The European Union (EU) is keeping its doors open to Iceland which froze EU accession talks under new center-right government taking office following the 27 April elections. Meeting Icelandic Prime Minister Sigmundur David Gunnlaugsson on Tuesday, European Commission President José Manuel Barroso urged that Iceland must decide "without further delay" whether to pursue talks to join the European Union, saying "The clock is ticking, and it is also in the shared interest of us all that this decision is taken without further delay." He stated that the EU decision to open accession negotiations remains valid.  "Provided Iceland wants it, we remain committed to continuing the accession negotiation process, which I am certain could address Iceland's specificities," Barroso said.

Barroso noted that the Commission respects the decision of the government regarding the accession process, adding, "we look forward to clarity on the validity of Iceland's membership application after the parliamentary assessment on European Union accession, which will take place this autumn."

"It is in the interest of the European Union and Iceland that a decision is taken on the basis of proper reflection and in an objective, transparent, serene manner. But the clock is ticking, and it is also in the shared interest of us all that this decision is taken without further delay."
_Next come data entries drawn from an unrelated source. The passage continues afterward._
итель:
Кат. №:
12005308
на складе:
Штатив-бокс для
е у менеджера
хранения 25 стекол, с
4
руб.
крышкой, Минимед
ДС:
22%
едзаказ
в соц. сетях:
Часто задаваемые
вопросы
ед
Giving anti-EU messages, Iceland's new coalition government announced in May that it would suspend the country's EU membership application until it can hold a referendum within the next four years on whether to continue membership talks.

The previous socialist government called for Iceland's accession to the EU and for adopting European common currency, and its defeat in April elections signaled a more isolated future for the small island nation.
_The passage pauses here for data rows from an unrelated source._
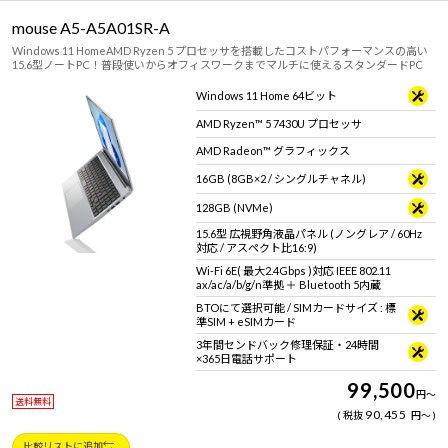
mouse A5-A5A01SR-A
Windows 11 HomeAMD Ryzen 5 プロセッサを搭載したコストパフォーマンスの高い
15.6型ノートPC！普段使いからオフィスワークまでマルチに使えるスタンダードPC
Windows 11 Home 64ビット
AMD Ryzen™ 5 7430U プロセッサ
AMD Radeon™ グラフィックス
16GB (8GB×2 / シングルチャネル)
128GB (NVMe)
15.6型 広視野角液晶パネル (ノングレア / 60Hz
対応 / アスペクト比16:9)
Wi-Fi 6E( 最大2.4Gbps )対応 IEEE 802.11
ax/ac/a/b/g/n準拠 ＋ Bluetooth 5内蔵
BTOにて選択可能 / SIMカードサイズ : 標
準SIM + eSIMカード
3年間センドバック修理保証・24時間
×365日電話サポート
99,500
円
～
送料無料
90,455
税抜
円
～
比較リストに追加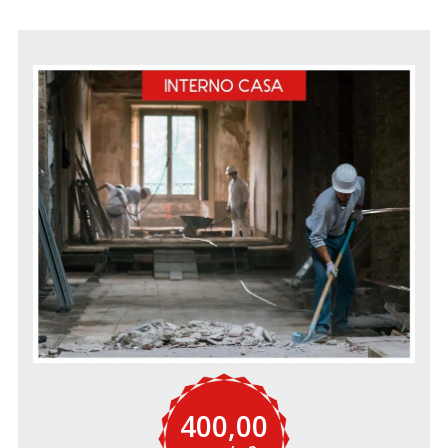
400,00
The meeting was also occupied by an argument over mackerel fishing upon EU sanctions against Reykjavik for its decision to raise the quotas for mackerel. Barroso warned Iceland saying "We cannot support unilateral action by our partner countries."

Gunnlaugsson responded dismissing the threat as "unlikely" and added that Iceland had been sustainably fishing for a very long time.

EU fisheries Commissioner Maria Damanaki Monday said the commission would decide by the end of the month on whether to sanction Iceland which argued it could increase its quotas as more mackerel are migrating northwards due to warmer seas.

 Iceland's Premier Gunnlaugsson also met President of the European Council Herman Van Rompuy and NATO Secretary-General Anders Fogh Rasmussen as part of his Brussels visit.